RIETI - Quando è il querelato a essere assolto con formula piena (perché il fatto non sussiste) mentre l’incauto querelante soccombe in giudizio venendo - come previsto dalla legge - condannato anche al risarcimento del danno (5.000 euro) e al pagamento delle spese legali (2.500 euro). Questo il dispositivo della sentenza penale di condanna del giudice onorario del tribunale di Rieti, Massimiliano Auriemma nei confronti di una donna reatina, su una lunga vicenda giudiziaria iniziata nel 2014 con la denuncia-querela della stessa verso M.T., originario di Morro Reatino, al quale contestava una presunta appropriazione indebita di materiali di vario genere, in riferimento a un contratto di compravendita di beni per ristorazione cui seguì regolare corrispettività economica.

I passaggi
In seguito però tra i due vennero a crearsi una serie di contrasti, dai quali prese il via un lungo braccio di ferro tra venditore e acquirente fino alla decisione finale di M.T. di restituire i locali, senza però che si giungesse a una pronuncia di risoluzione del contratto relativo alla precedente vendita delle attrezzature. Ma è a questo punto che la donna contesta all’acquirente l’appropriazione illegittima di alcuni materiali. In fase dibattimentale la difesa dell’accusato (avvocato Mauro Giovannelli del foro di Rieti) ha sostenuto la tesi della strumentalità di quella querela sporta al solo fine di poter aggirare la normativa civilistica prevista per questa fattispecie di contenzioso, dimostrando il tentativo di attuare un’ingiusta tutela di un preteso diritto tanto che - all’esito dell’istruttoria - pure la Procura chiedeva l’assoluzione dell’imputato.

Le motivazioni
Questo in considerazione anche del fatto che, nel controesame condotto dal penalista Giovannelli, la donna aveva fornito una versione diversa da quella sottoscritta nella querela, asserendo di non aver personalmente visto M.T.

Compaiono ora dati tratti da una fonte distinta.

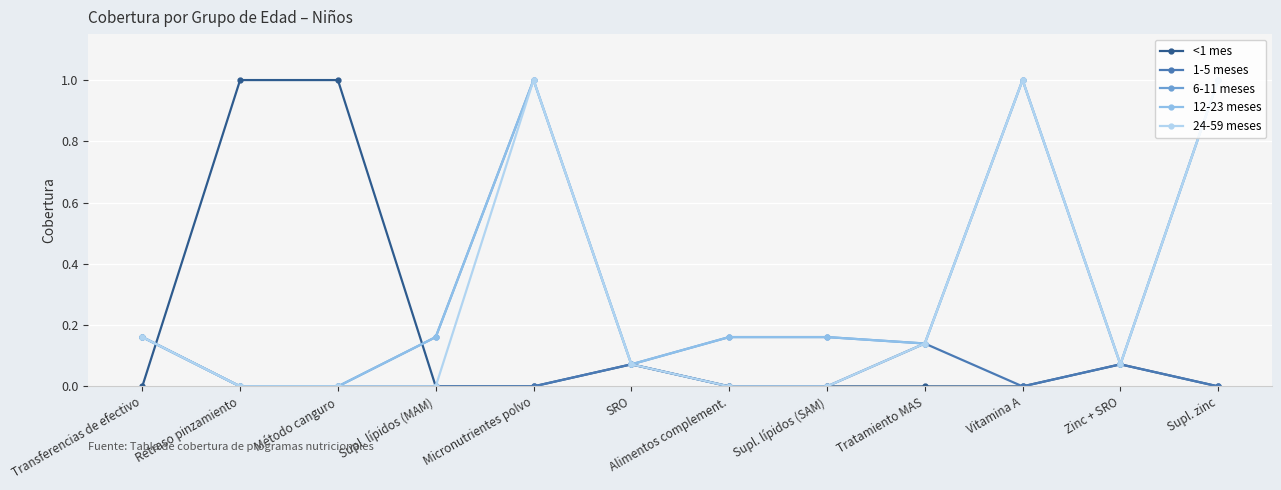

At which label does 6-11 meses reach its minimum?

Retraso pinzamiento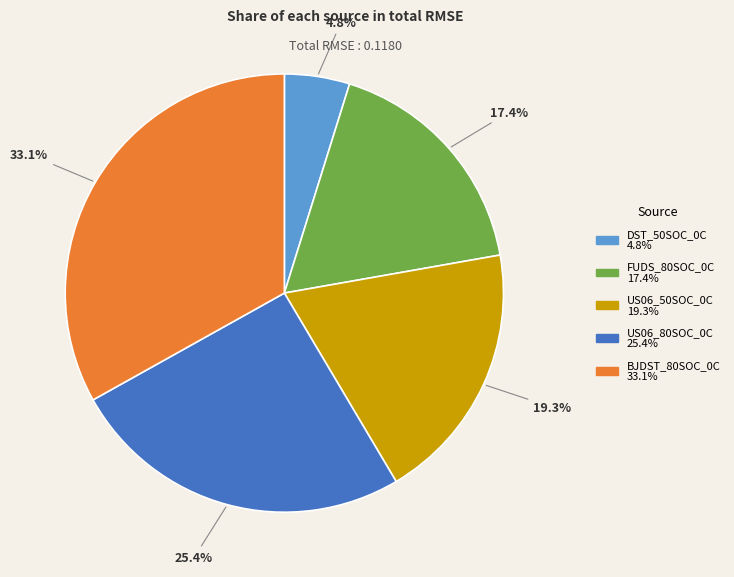

Count the number of slices in the pie.

5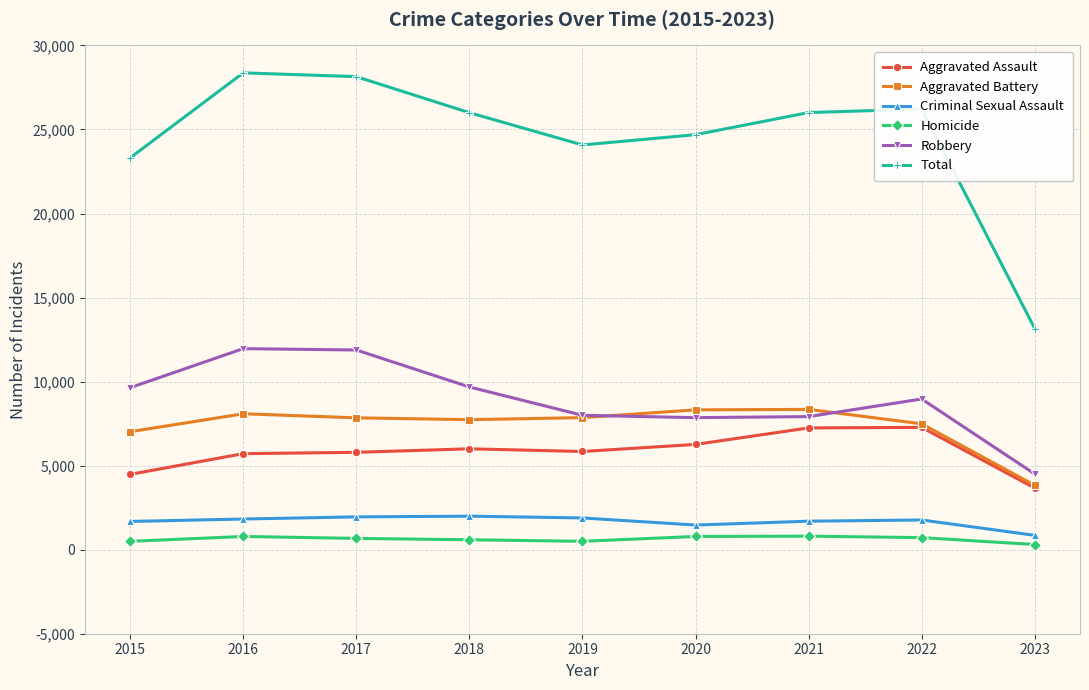

How many data points in Total are less than 25998?

4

appropriarsi e portare via i beni oggetto della denuncia, facendo inoltre emergere chiaramente il palesamento di un contratto di compravendita non risolto. In sostanza una querela giuridicamente “imprudente” e colposamente proposta con una errata valutazione della colpevolezza del querelato risultato così deliberatamente danneggiato. La donna dunque avrebbe agito attraverso un’arbitraria e temeraria denuncia, dando inoltre per scontata la risoluzione del contratto, circostanza questa che legittimava, di fatto, la traslazione della proprietà all’acquirente e la conseguente costituzione di un diritto legittimo.